- [Task material]

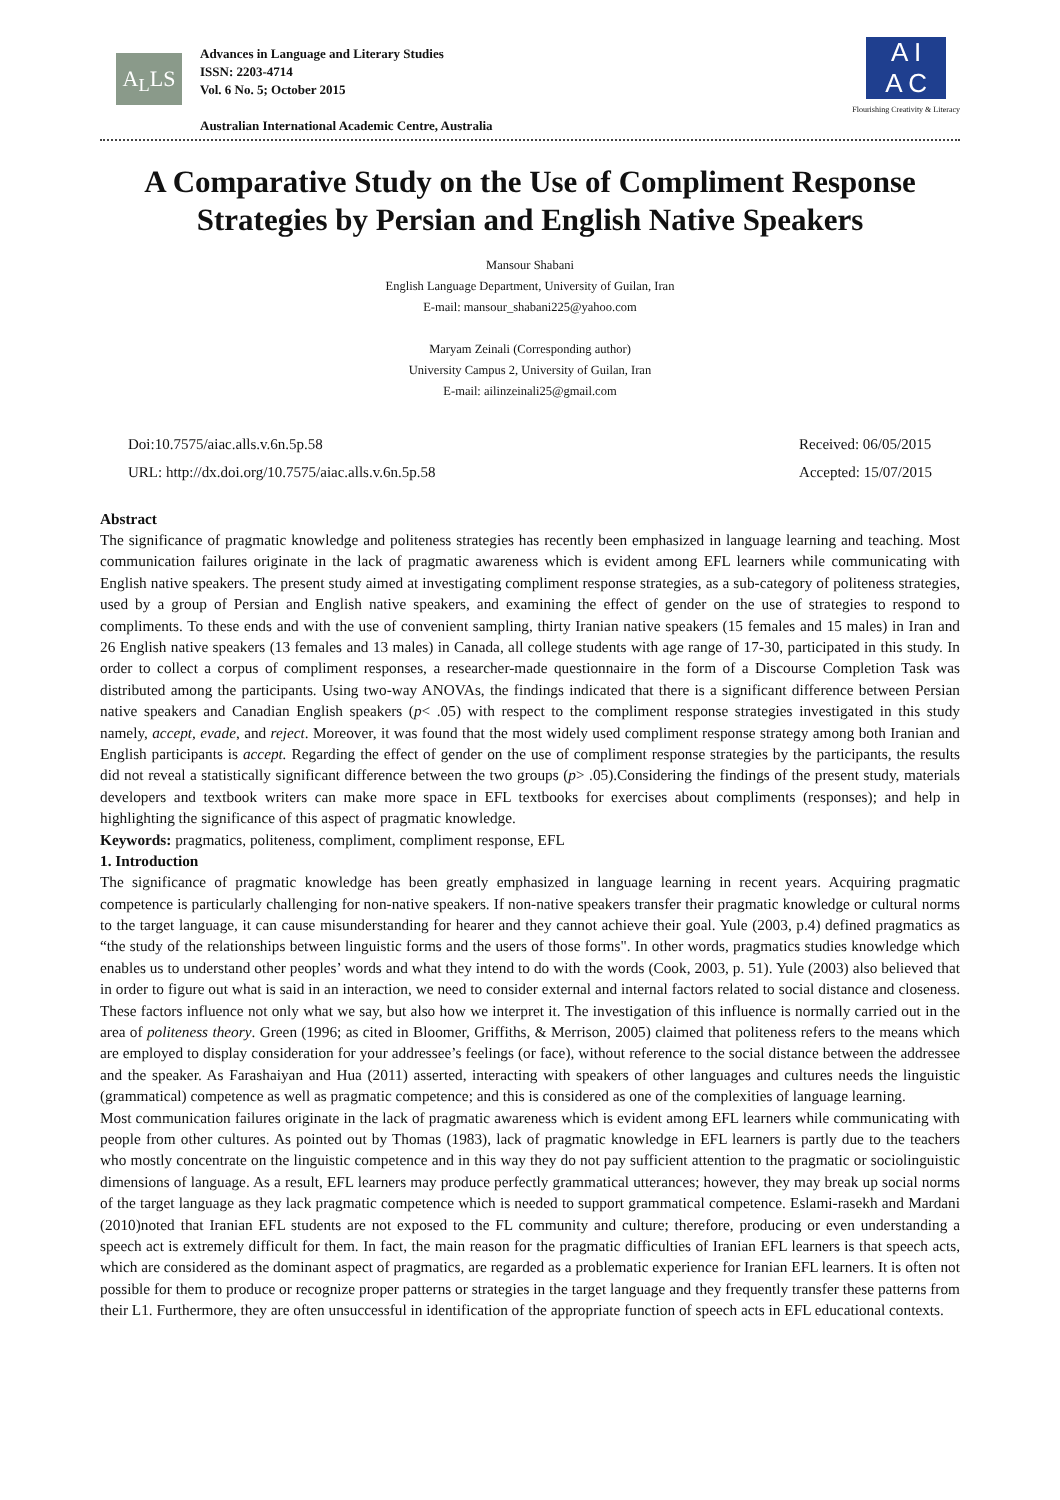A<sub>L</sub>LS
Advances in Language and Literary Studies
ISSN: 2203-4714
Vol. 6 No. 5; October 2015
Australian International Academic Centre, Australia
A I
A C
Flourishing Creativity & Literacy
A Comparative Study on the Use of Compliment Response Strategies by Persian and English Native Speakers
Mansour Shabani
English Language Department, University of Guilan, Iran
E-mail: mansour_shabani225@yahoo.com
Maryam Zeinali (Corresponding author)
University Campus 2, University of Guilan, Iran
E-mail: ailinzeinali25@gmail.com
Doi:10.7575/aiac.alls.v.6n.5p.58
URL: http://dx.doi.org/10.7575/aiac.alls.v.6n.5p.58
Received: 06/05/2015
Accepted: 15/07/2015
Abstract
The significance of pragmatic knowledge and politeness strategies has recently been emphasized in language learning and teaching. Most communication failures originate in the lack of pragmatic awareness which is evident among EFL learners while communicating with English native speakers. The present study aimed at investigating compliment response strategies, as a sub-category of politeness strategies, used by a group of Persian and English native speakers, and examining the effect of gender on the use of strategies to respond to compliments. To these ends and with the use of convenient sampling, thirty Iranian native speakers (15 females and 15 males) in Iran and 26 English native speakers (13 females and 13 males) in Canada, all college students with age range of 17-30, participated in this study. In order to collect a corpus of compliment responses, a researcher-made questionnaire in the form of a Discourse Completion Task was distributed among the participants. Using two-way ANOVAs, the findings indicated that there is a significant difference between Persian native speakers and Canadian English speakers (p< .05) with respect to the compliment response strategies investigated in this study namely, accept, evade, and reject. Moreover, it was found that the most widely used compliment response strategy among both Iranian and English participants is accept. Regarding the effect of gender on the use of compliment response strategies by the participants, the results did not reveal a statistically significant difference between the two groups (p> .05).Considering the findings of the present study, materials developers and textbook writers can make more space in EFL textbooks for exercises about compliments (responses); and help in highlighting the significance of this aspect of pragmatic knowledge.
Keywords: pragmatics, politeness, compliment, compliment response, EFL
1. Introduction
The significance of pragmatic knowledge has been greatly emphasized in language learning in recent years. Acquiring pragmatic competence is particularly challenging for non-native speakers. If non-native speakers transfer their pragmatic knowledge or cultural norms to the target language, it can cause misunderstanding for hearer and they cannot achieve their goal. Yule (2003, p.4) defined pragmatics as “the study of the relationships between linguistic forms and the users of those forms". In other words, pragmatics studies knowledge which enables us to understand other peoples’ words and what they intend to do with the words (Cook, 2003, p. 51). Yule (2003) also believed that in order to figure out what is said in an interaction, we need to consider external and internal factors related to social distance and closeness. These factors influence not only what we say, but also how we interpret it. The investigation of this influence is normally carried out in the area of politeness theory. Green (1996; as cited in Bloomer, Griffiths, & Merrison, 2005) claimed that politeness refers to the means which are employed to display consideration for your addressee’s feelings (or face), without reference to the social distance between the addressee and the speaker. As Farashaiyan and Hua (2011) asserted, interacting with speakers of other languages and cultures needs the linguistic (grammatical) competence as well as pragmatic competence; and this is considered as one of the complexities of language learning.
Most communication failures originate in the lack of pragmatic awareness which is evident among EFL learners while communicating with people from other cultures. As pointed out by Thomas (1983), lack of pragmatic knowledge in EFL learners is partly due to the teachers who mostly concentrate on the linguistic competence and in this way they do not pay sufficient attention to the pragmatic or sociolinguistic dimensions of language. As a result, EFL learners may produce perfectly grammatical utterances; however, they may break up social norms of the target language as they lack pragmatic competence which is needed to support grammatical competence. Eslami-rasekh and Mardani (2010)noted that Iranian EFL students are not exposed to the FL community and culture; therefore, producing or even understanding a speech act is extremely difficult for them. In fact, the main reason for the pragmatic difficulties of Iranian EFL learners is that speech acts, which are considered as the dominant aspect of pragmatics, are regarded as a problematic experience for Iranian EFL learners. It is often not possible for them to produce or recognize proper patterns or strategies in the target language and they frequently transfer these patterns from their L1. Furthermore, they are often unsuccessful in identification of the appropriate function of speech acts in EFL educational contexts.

- [Try it] Note how many lines of the material hold the word "mail", then state that number alone.

- [Response to this exercise] 2